Cross-Modal Attention Fusion of Electrocardiogram Emotion and Voiceprint for Depression Detection

Minghui Zhao1, Lulu Zhao1, Hongxiang Gao1, Keming Cao1, zhijun xiao2, Feifei Chen3, Zhaoyang Cong4, Jianqing Li1, Chengyu Liu1
1southeast university, 2State Key Laboratory of Bioelectronics, School of Instrument Science and Engineering, Southeast University, 3Southeast Univbversity, 4State Key Laboratory of Digital Medical Engineering, School of Instrument Science and Engineering, Southeast University


Abstract

Depression is one of the most important psychiatric disorders diseases. Early detection and intervention have a better impact on treatment outcomes. Depression symptoms typically manifest from ECG emotion and voiceprint. However, due to the heterogeneity, it is challenging to extract effective representations from various modalities.

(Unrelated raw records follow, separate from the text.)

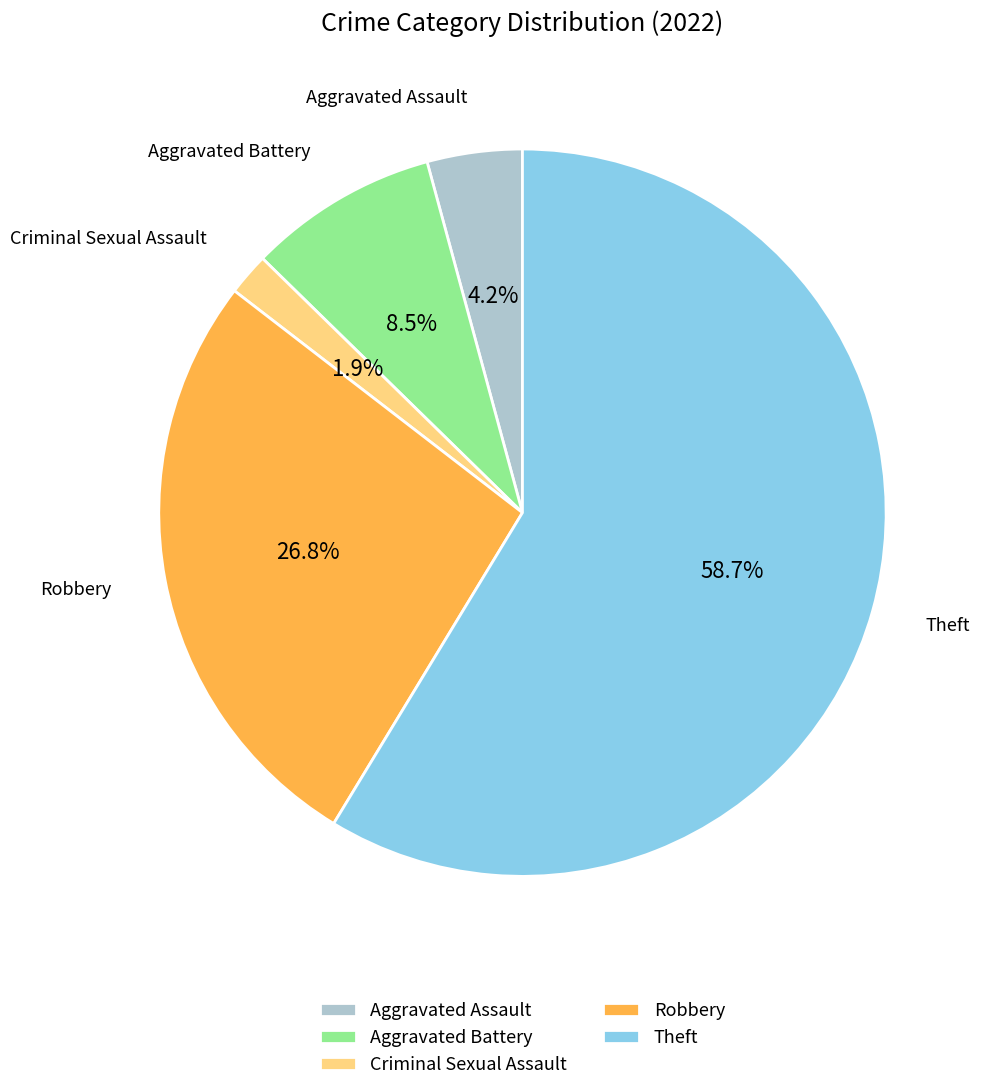

Is there a majority slice in this chart?

Yes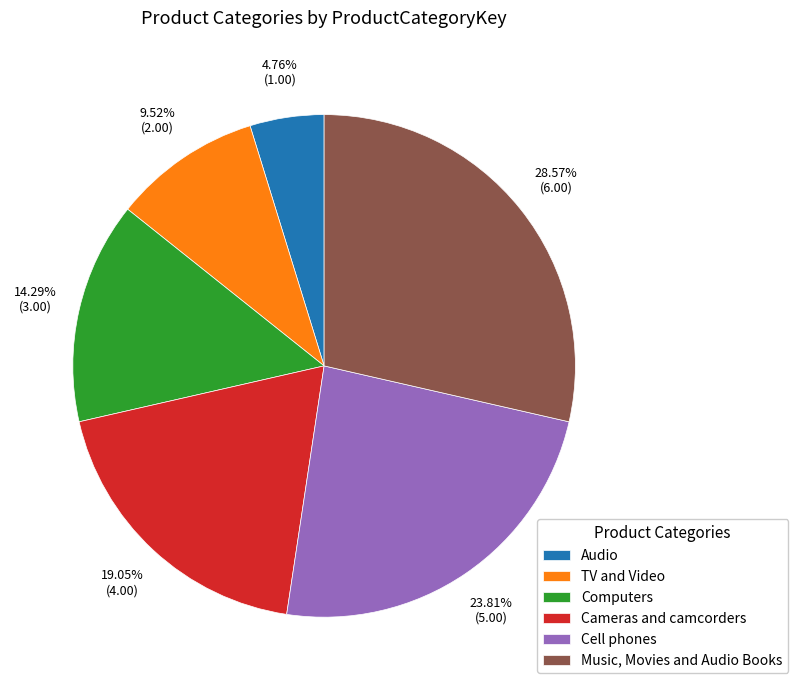

The Music, Movies and Audio Books slice represents 35% of the pie. True or false?

False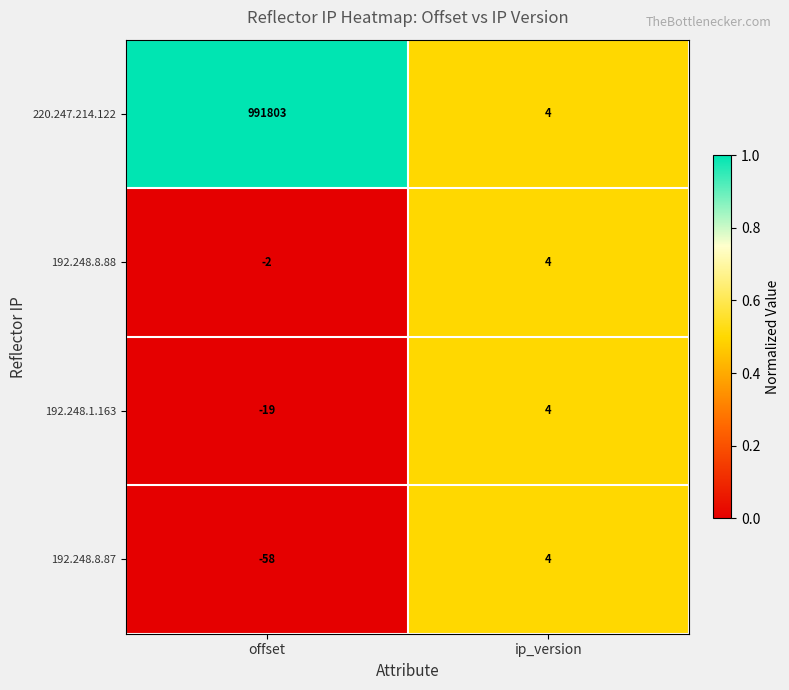

What is the total value across all series at offset?

991724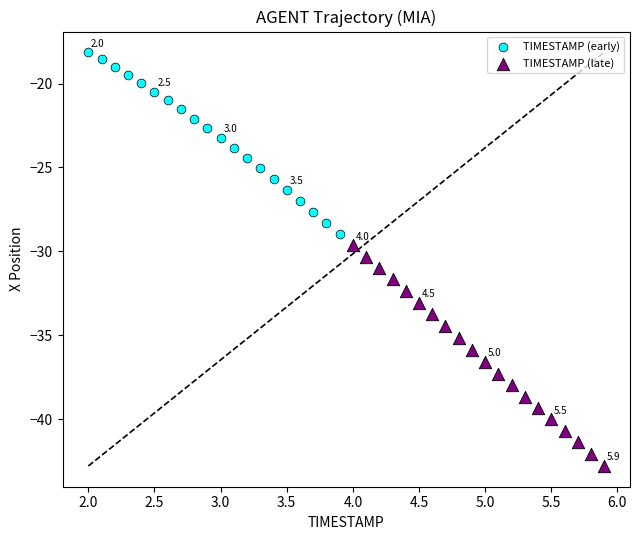

Which series reaches the minimum Y coordinate?

TIMESTAMP (late)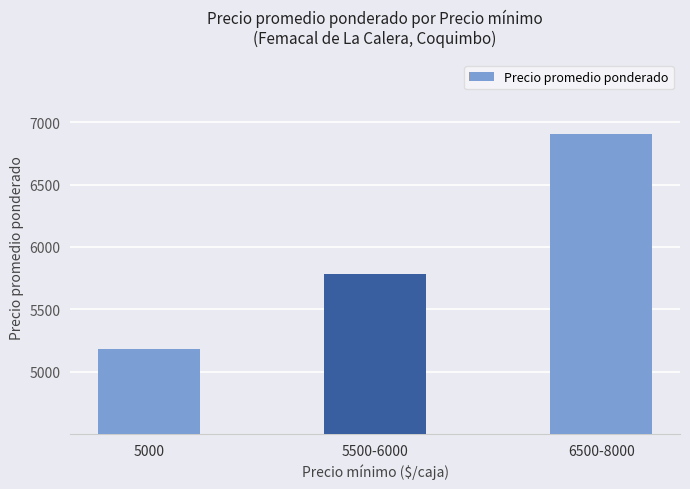

What is the minimum value shown in the chart?

5185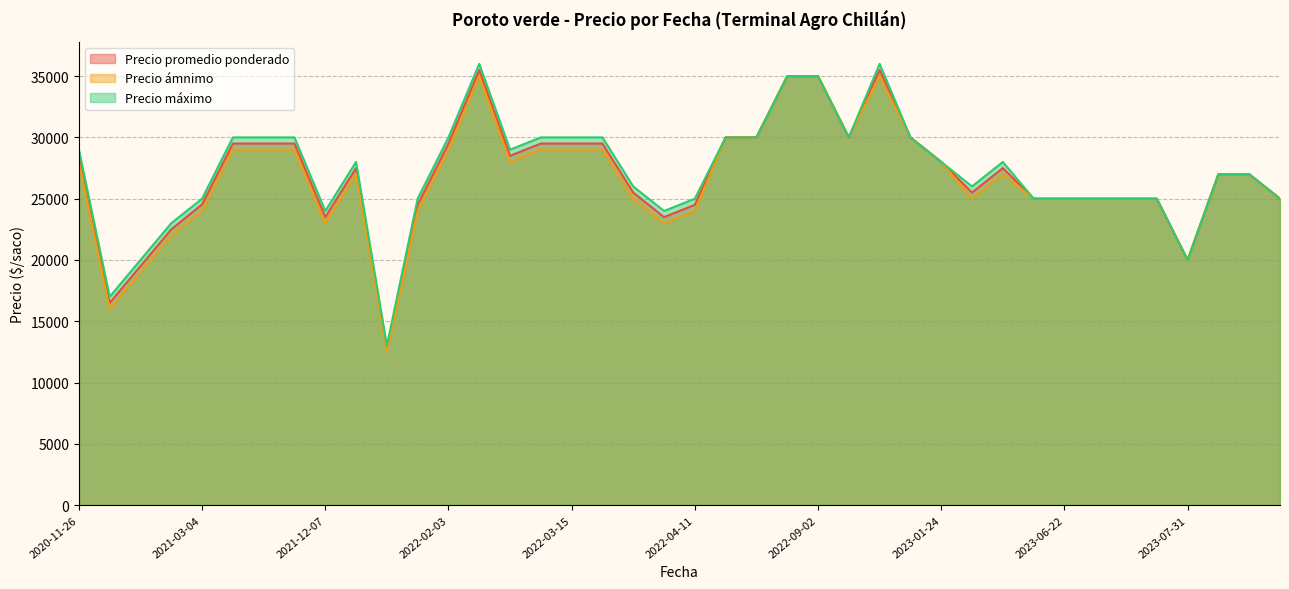

Which series changed the most between 2021-12-15 and 2023-08-18?

Precio ámnimo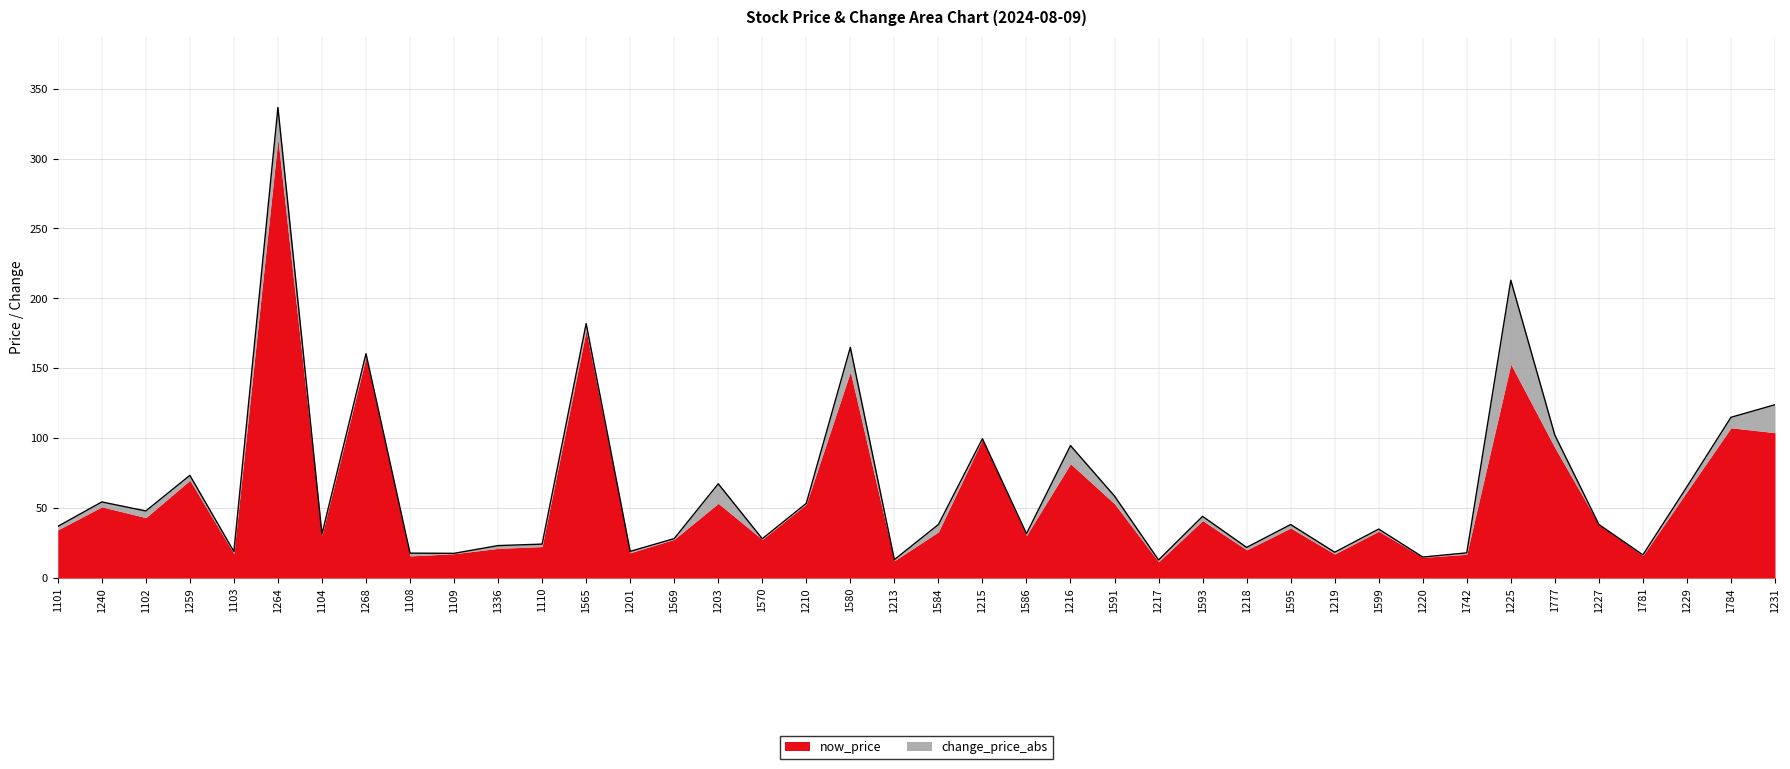

How many data points are above 38?

21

To address this issue, we propose a Lstm-based sinc network (Sinc-Lstm) to extract time-frequency domain features from both ECG and speech. Then, we employ a cross-modal attention mechanism to fuse these features based contrastive learning. Finally, we collect EEG and speech dataset for depression detection (ESDD). Comparative experiments were conducted on ECG emotion dataset (WESAD) and ESDD. Emotional classification accuracy on the WESAD dataset is 0.95, with an F1 score of 0.98. Depression classification accuracy on the ESDD dataset is 0.81, with an F1 score of 0.75. The results show that the crossed-attention mechanism along the temporal dimension effectively aggregates relevant features from various time periods, thereby realizing accurate and comprehensive depression assessment.